By decoupling the model’s reasoning from direct execution, you gain three critical safeguards:

  1. Security: The database rules, OS permissions, and user credentials remain in your control. The model cannot bypass validation because it only emits a representation of a tool call.
  2. Observability: You can log, trace, and audit every input and output structure. If an agent misbehaves, the logs will show exactly which tool parameters were generated.
  3. Simulation: You can dry-run the tool calls.
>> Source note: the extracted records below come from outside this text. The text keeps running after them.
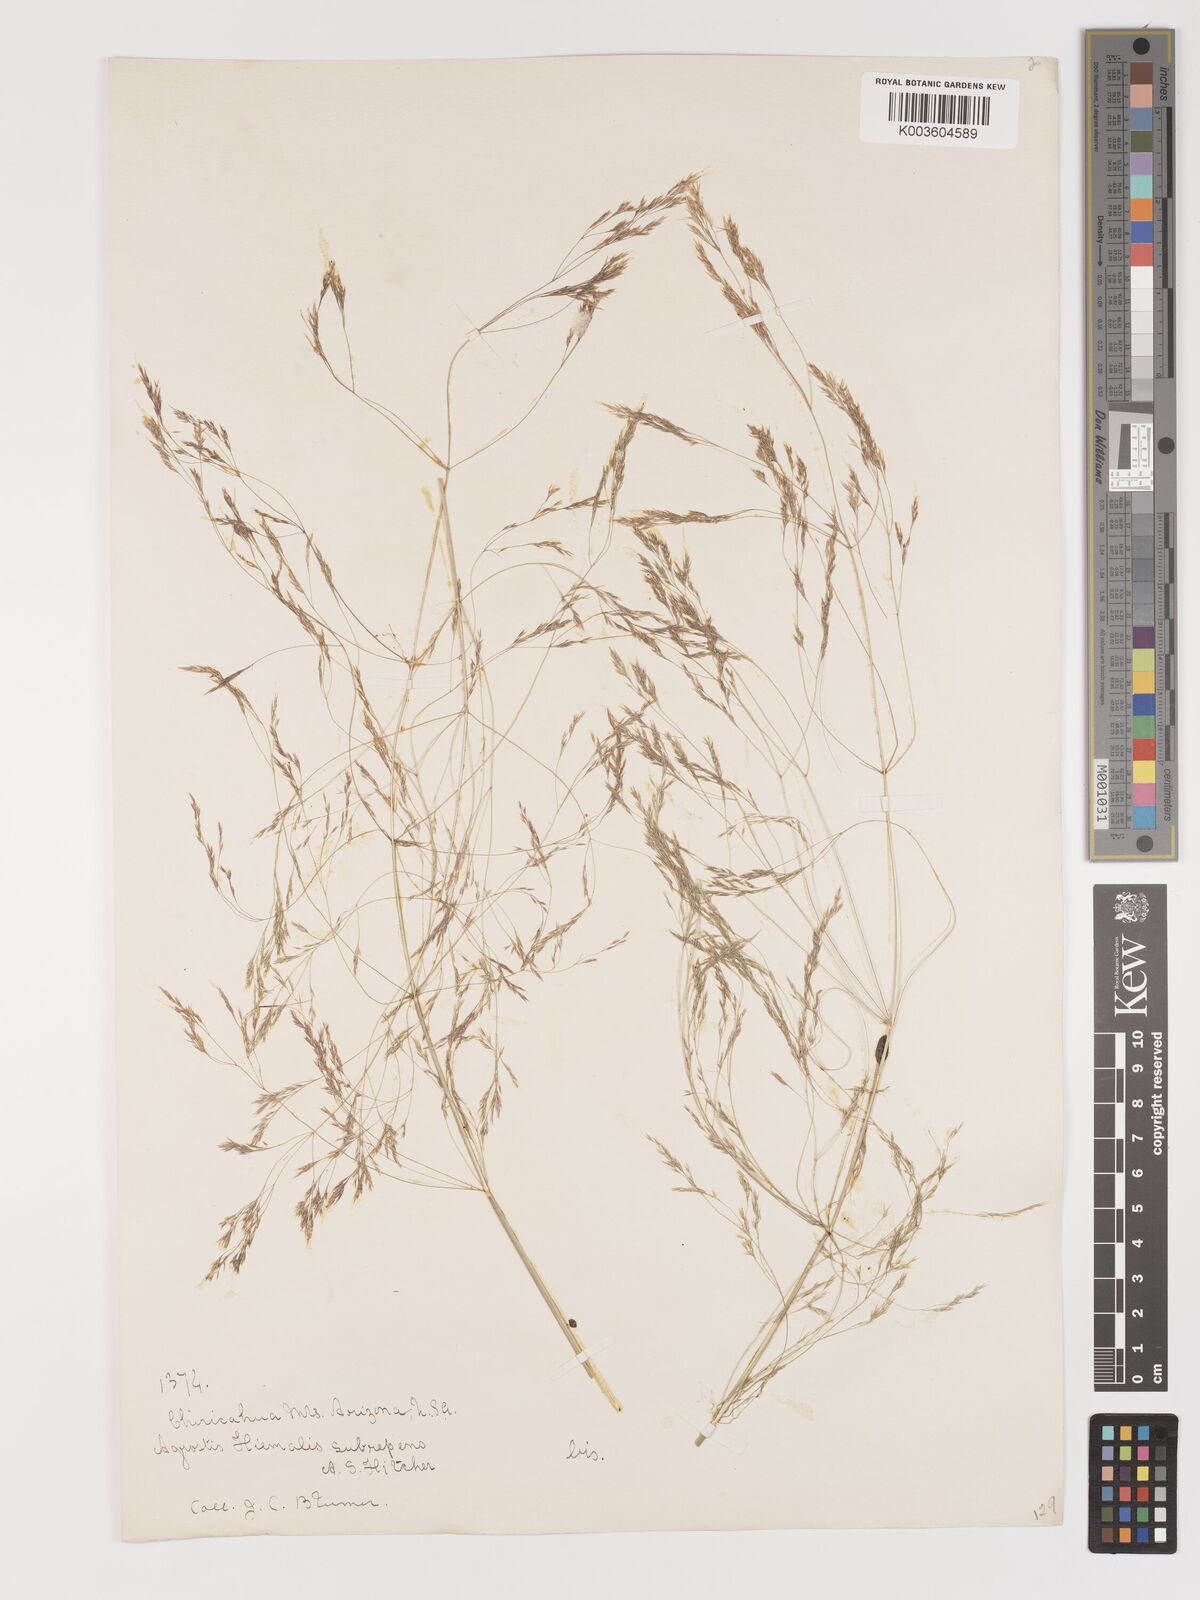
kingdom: Plantae
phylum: Tracheophyta
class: Liliopsida
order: Poales
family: Poaceae
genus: Agrostis
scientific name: Agrostis hyemalis
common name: Small bent
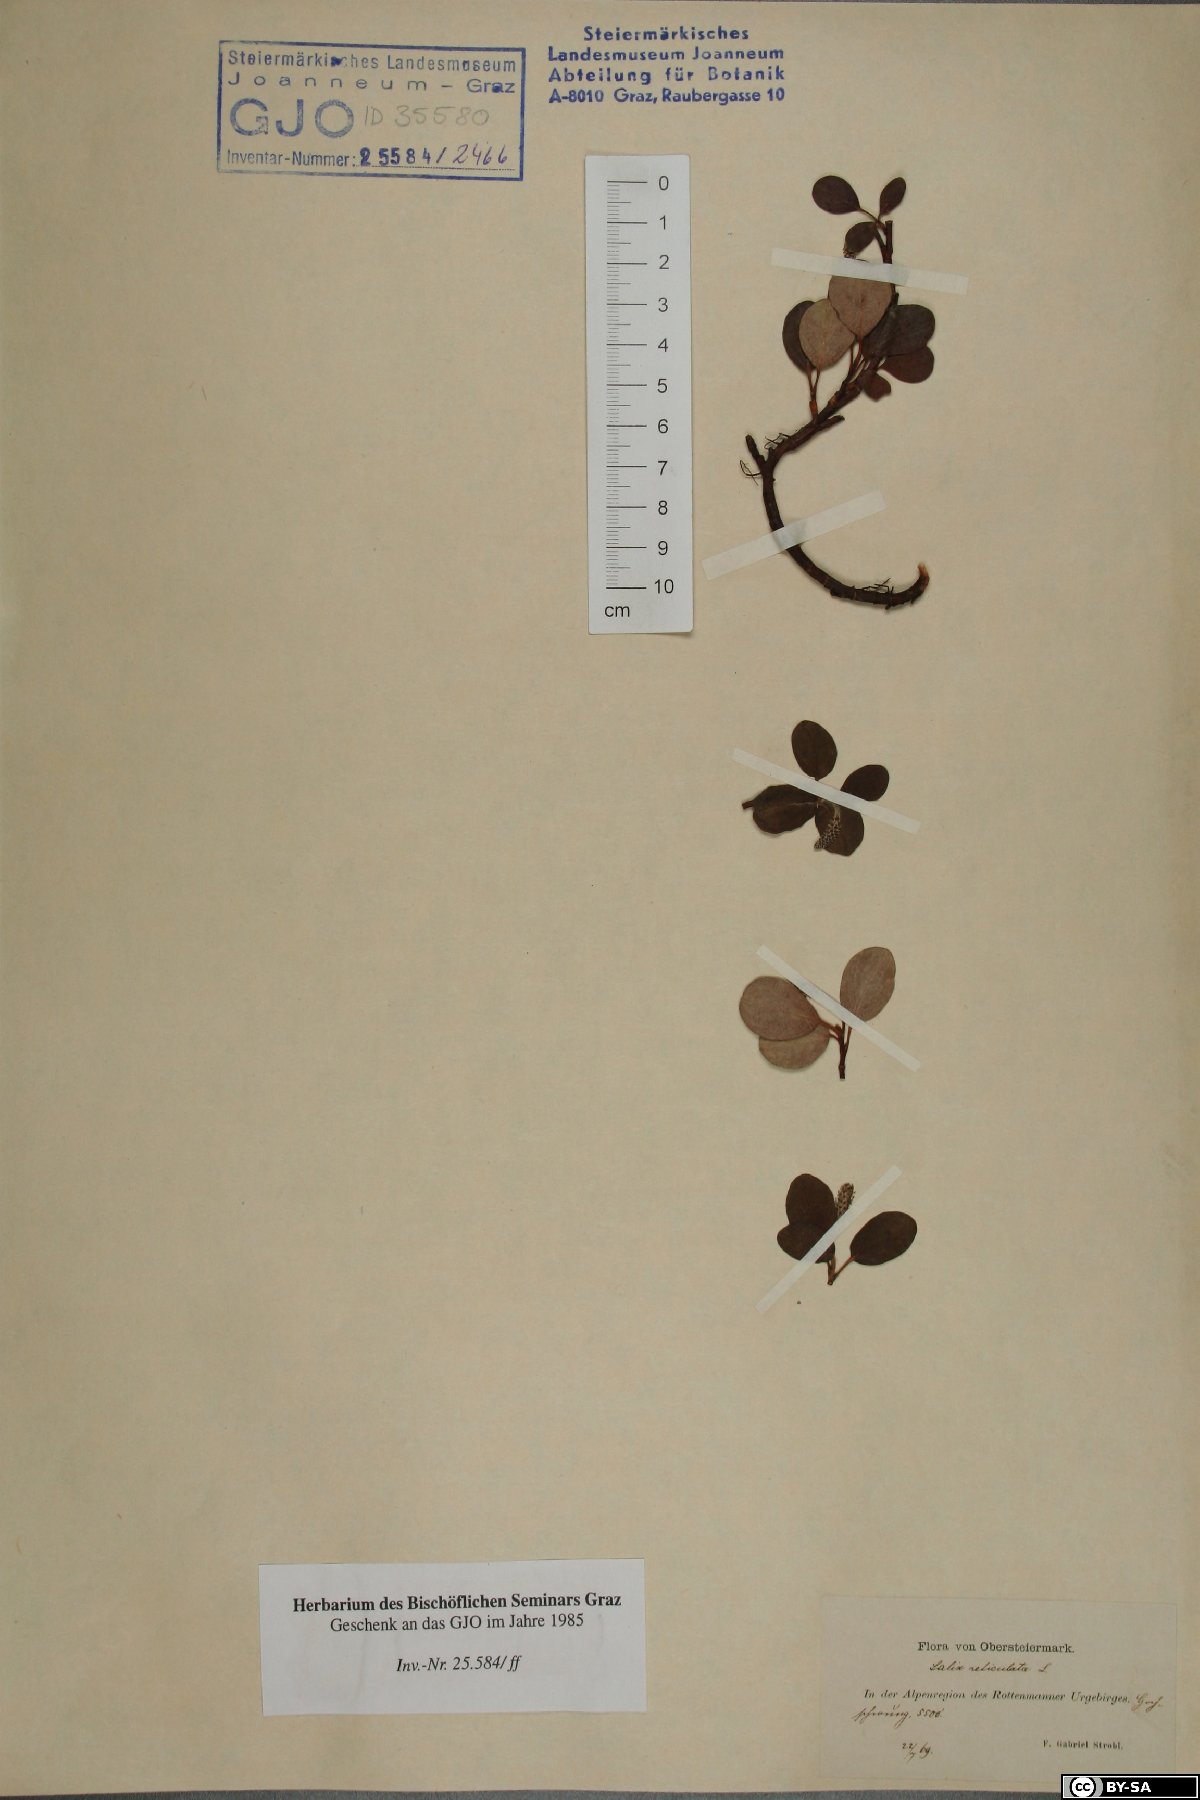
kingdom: Plantae
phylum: Tracheophyta
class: Magnoliopsida
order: Malpighiales
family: Salicaceae
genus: Salix
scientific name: Salix reticulata
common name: Net-leaved willow
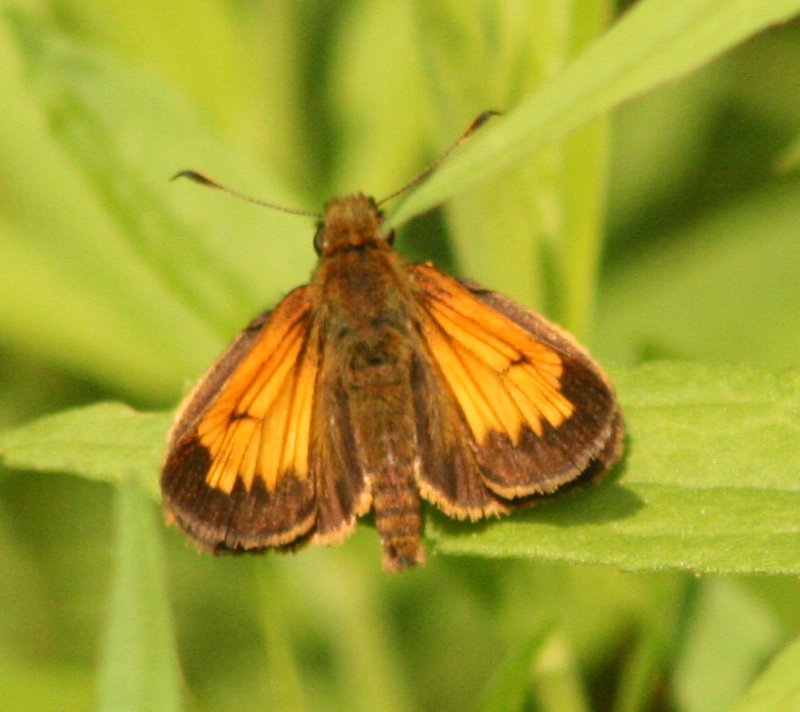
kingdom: Animalia
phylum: Arthropoda
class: Insecta
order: Lepidoptera
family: Hesperiidae
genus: Lon
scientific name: Lon hobomok
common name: Hobomok Skipper
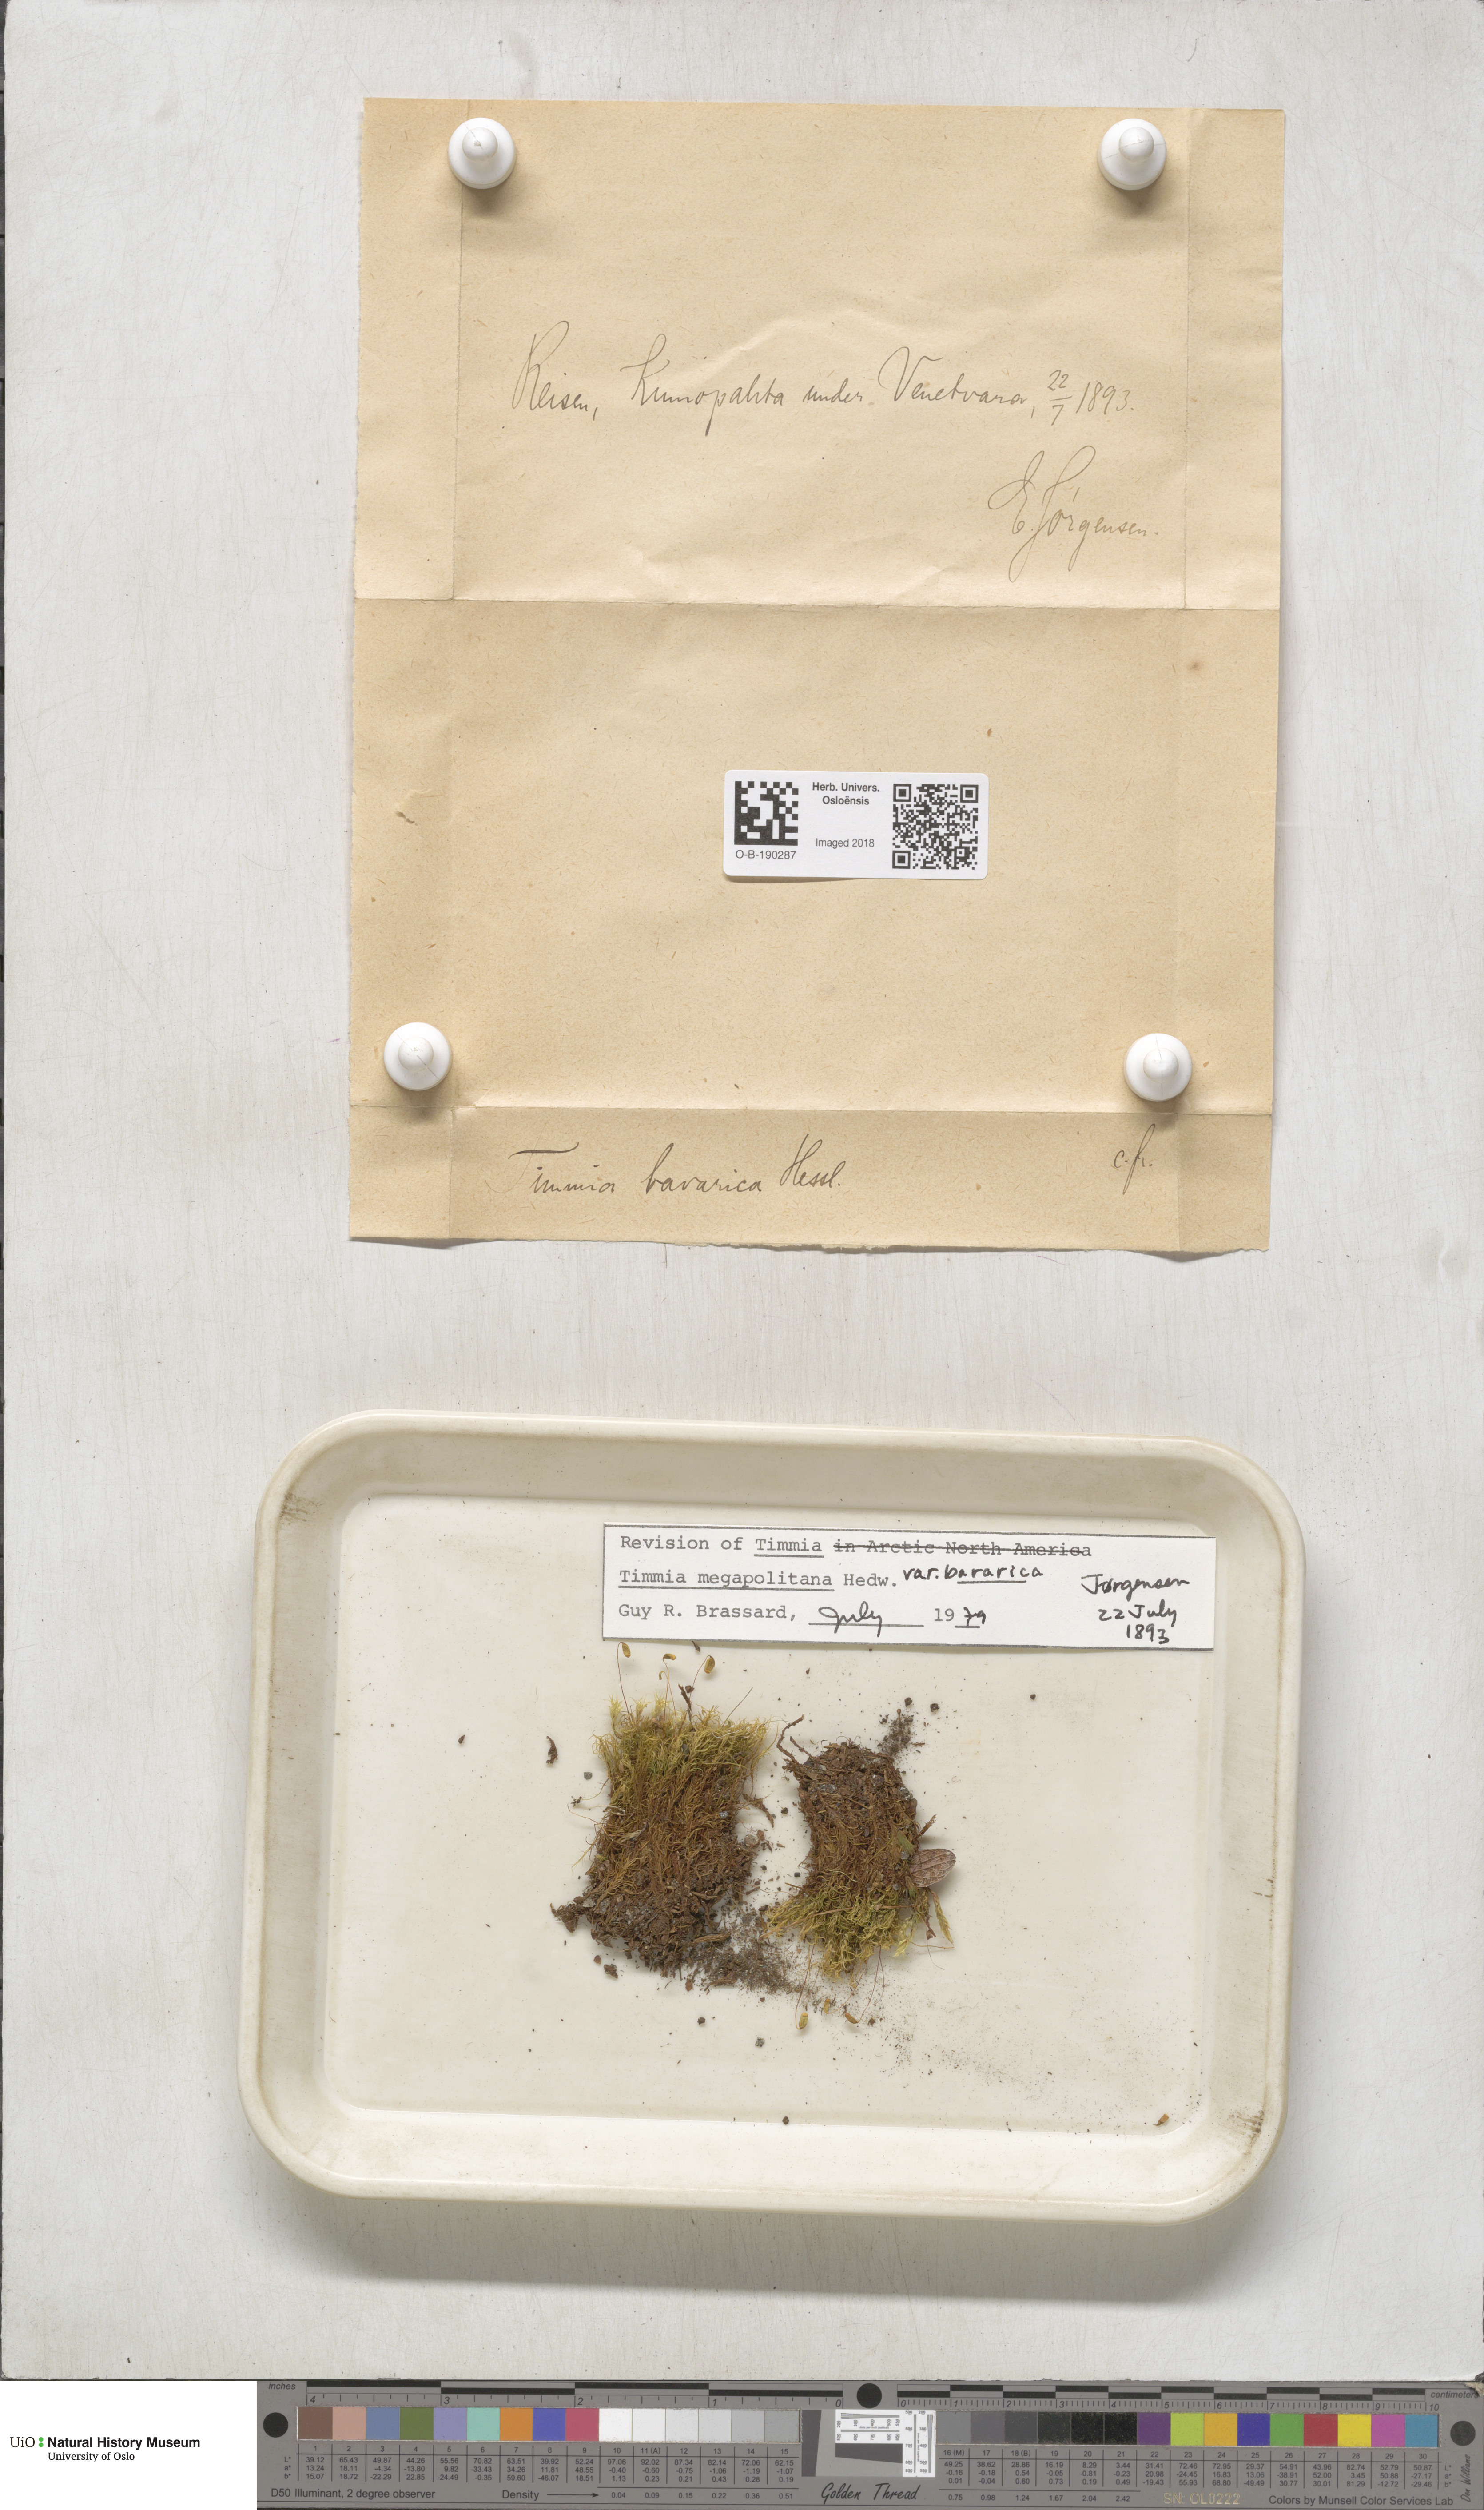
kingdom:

You can pass the model’s output through a simulator to show the user exactly what changes would happen before they actually modify any database rows.

3. Expose progress with granular visibility

If an agentic loop takes longer than two seconds, silence is a bug.

A run-on loop that spins without status updates makes the user assume the app has locked up or crashed. More importantly, it hides what the agent is doing, which breeds suspicion.

Always design the interface to stream the agent’s execution sequence in real time:

  • Use clear, short, action-oriented status states (e.g., “Searching attachments…”, “Reading receipt details…”, “Applying tags…”).
  • Map each tool execution phase to a visible step in a progress list.
  • Keep the interface responsive so the user can pause or cancel the sequence mid-flight.

If the agent is evaluating thirty emails, show the list. Show the progress bar moving. Let the user see that the app is systematically working through the task, not guessing blindly.

4. Require explicit verification for high-risk actions

Not all actions are equal.

Adding a tag to an email is a low-risk, reversible action. Transferring funds, deleting files, sending an external email, or pubishing an update are high-risk, irreversible actions.

Enforce a hard boundary in your runtime:

  • Define a set of “protected” tool types that cannot execute autonomously.
  • When the agentic loop encounters a protected tool (e.g., PublishArticleTool or DeleteRecordTool), the loop must pause.
  • Present a native iOS sheets or confirmation prompt displaying the exact parameters the agent wants to submit.
  • Require consecutive manual confirmation (like a Swip-to-Confirm or double-tap) before the runtime executes the protected tool.

This is the “human-in-the-loop” pattern reduced to code. The agent did the heavy lifting of research, aggregation, preparation, and drafting. But the final decision to commit remains with the human being who owns the data.

5. Design every action to be recoverable

Even with confirmation, users make mistakes, and models make mistakes.

If your agentic feature moves 50 files into a new folder, and the user realizes the result is wrong, fixing it manually is an annoying penalty. If they cannot fix it, the feature is a liability.

Make recoverability a first-class citizen in your agentic architecture:

  • Track the transaction history of the agentic session inside a local store.
  • Group multiple small actions into a single “session transaction.”
  • Expose a clear, temporary “Undo” option when the loop completes.
  • Implement an inverse execution pass for all standard tools (e.g., MessageTagsTool has a corresponding RemoveMessageTagsTool).

If the user undoes the session, the app reads the session transaction log in reverse order, applies the inverse tools, and restores the data to its exact state before the agent started.

6. Build the backup path first

The smartest agent is still a statistical model. It will get stuck in loops. It will generate malformed arguments. It will hit system limits, rate limits, or network timeouts.

Do not try to make the model perfect. Instead, build your app to handle the model’s inevitable failures gracefully.

If a tool call fails three times, abort the loop and show the error. If the input parameters are incomplete, fallback to a standard native SwiftUI form pre-filled with what the model did figure out, and let the user finish the job.

An agent that fails gracefully and lets you complete the task manually is a tool. An agent that crashes, hangs, or ignores its boundaries is an obstacle. Keep the boundary clear, and the user will keep using the tool.